Adapting shouldn’t be difficult. Any corporate communication strategist needs to know what levers to pull in order to implement an outreach and engagement strategy. The particular lever-pulling depends, of course, on the audiences you’re trying to reach as well as the timing, sequencing, and context of your actions. Not to mention the communications culture of the company or organization you’re representing.

Until fairly recently, social media was seen by many as an adjunct to traditional communications channels employed to “get the message out”. Paid advertising, media relations, event creation, print or audio or video platforms, and other tools were the bread and butter of communications delivery. Social media was categorized as something nice to have, an interesting extra but not an essential.

Many simply did not understand or foresee the immense potential of social media. The financial crisis of 2008 and the ensuing slump in North America and Europe also led to forecasts that social media use would sink with the economy. What happened, though, was that savvy communicators embraced social media as a low-cost alternative to traditional media in positioning or messaging.

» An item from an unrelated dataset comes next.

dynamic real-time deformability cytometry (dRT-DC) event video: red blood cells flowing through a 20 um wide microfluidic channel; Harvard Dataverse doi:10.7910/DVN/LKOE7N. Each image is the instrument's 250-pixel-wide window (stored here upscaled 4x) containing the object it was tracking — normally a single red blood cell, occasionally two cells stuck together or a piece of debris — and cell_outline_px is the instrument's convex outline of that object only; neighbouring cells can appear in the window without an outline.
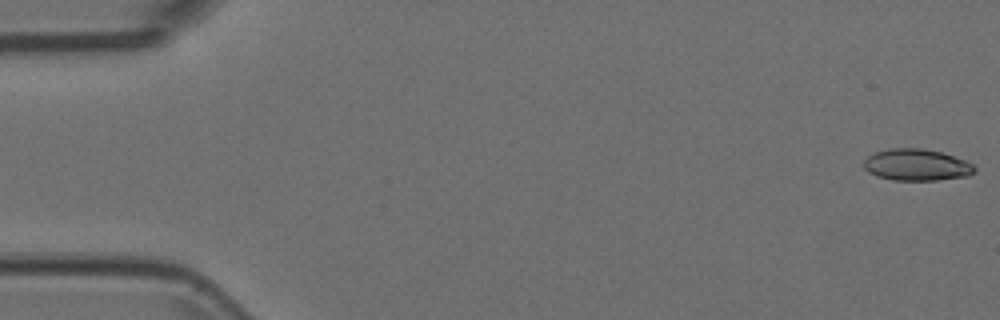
{"species": "Egyptian fruit bat (a non-hibernating species)", "species_latin": "Rousettus aegyptiacus", "temperature_condition": "room temperature", "stored_images_in_passage": 9, "segment_of_instrument_passage": [1, 2], "camera_frame_rate_fps": 3000, "um_per_image_px": 0.085, "animal": {"sex": "female"}, "frame": {"image": 1, "passage_image": 1, "time_ms": 0.0, "image_size_px": [1000, 320], "cell_outline_px": [[976, 172], [968, 176], [936, 180], [892, 180], [876, 176], [868, 172], [864, 168], [864, 160], [868, 156], [876, 152], [888, 148], [924, 148], [940, 152], [964, 160], [972, 164], [976, 168]], "centroid_in_image_um": [77.9, 14.02], "position_along_channel_um": 7.1, "area_um2": 20.46}}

Today, social media has moved to the centre of serious communication strategies. It is hard to conceive of any reputation management or corporate positioning without social media playing a key role. This is not about “getting the message out”; it’s about engaging with audiences so that a two (or more)-way dialogue takes place. This is fundamentally why social media is proving to be a game-changer. And, there is ample evidence to show that it works.

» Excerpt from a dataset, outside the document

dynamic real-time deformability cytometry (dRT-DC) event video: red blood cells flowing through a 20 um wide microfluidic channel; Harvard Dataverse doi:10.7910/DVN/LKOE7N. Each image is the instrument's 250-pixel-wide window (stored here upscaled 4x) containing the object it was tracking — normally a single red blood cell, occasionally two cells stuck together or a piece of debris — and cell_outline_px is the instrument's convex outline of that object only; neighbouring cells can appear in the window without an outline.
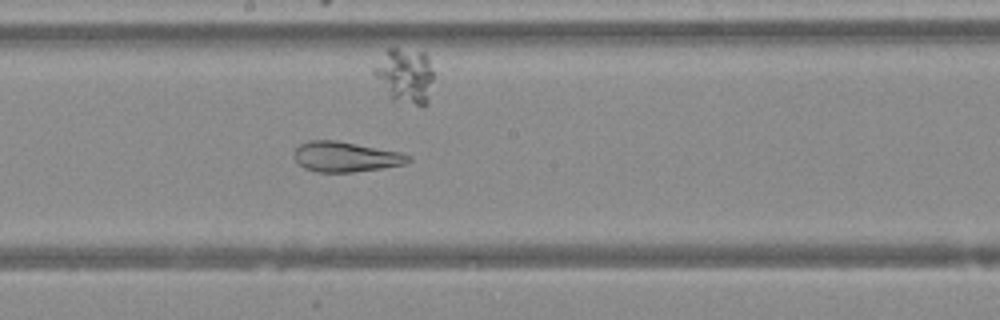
{"species": "Egyptian fruit bat (a non-hibernating species)", "species_latin": "Rousettus aegyptiacus", "temperature_condition": "warm", "stored_images_in_passage": 46, "segment_of_instrument_passage": [1, 2], "camera_frame_rate_fps": 3000, "um_per_image_px": 0.085, "animal": {"sex": "female"}, "frame": {"image": 1, "passage_image": 23, "time_ms": 7.333, "image_size_px": [1000, 320], "cell_outline_px": [[412, 160], [404, 164], [380, 168], [352, 172], [316, 172], [304, 168], [296, 164], [292, 156], [292, 152], [300, 144], [308, 140], [336, 140], [400, 152], [412, 156]], "centroid_in_image_um": [29.31, 13.32], "position_along_channel_um": 218.9, "area_um2": 20.29}}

Traditional media serves well to raise awareness about a product or service or cause. Exposure to information is a first step but we all know that dialogue is key to really engaging audiences. It’s engagement across time that leads to commitment, hopefully sustainable, to a certain brand or belief. That’s the holy grail of communications today: using social media, integrated with traditional media, to drive audience adherence to the values, products, and services that a company or an organization represents.

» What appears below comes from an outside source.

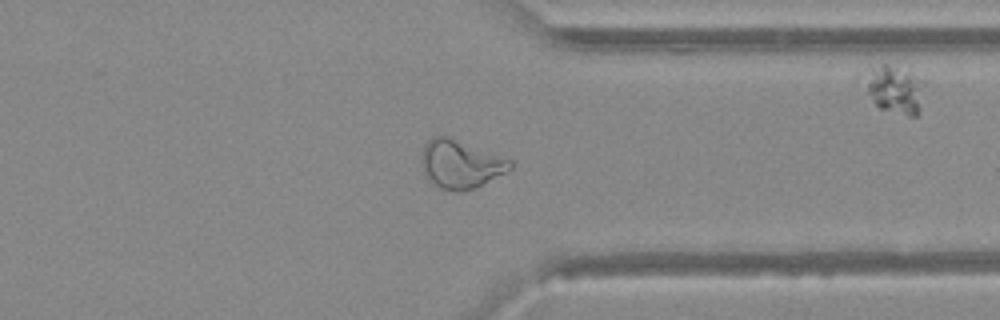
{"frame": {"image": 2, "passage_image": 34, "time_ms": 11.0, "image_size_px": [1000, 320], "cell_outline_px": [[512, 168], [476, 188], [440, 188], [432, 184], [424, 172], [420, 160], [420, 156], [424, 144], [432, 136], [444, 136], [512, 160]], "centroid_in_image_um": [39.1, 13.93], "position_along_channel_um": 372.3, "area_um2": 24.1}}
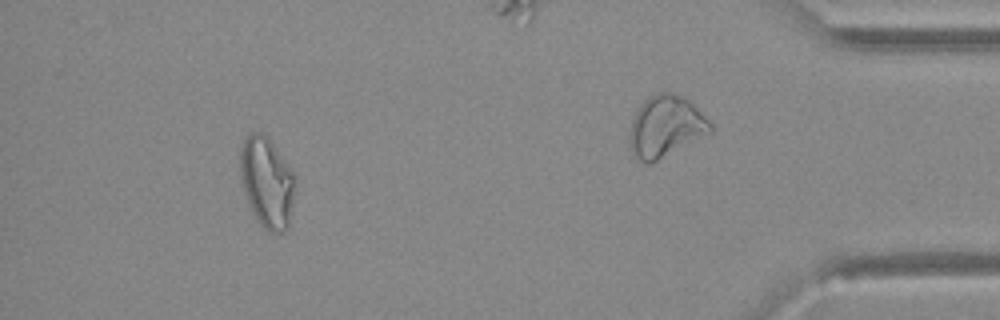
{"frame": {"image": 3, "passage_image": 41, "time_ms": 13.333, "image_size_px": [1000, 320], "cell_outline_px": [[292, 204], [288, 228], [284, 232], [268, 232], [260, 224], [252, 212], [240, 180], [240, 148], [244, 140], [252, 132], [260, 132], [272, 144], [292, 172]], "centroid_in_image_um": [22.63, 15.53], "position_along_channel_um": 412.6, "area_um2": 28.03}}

The sessions at Social Media Week 2013 that I attended were filled with well-meaning practitioners examining the virtues of LinkedIn, Twitter, Facebook, Instagram, Google+, and so on. That’s the point – they were examining the virtues, not doubting them. While some got carried away (i.e., predicting the end of newspapers within 20 years, with all news delivered on mobile platforms), most recognized the obvious: social media is no longer an upstart but rather a full suite of communications channels that, properly used, can lead and sustain any successful communication strategy.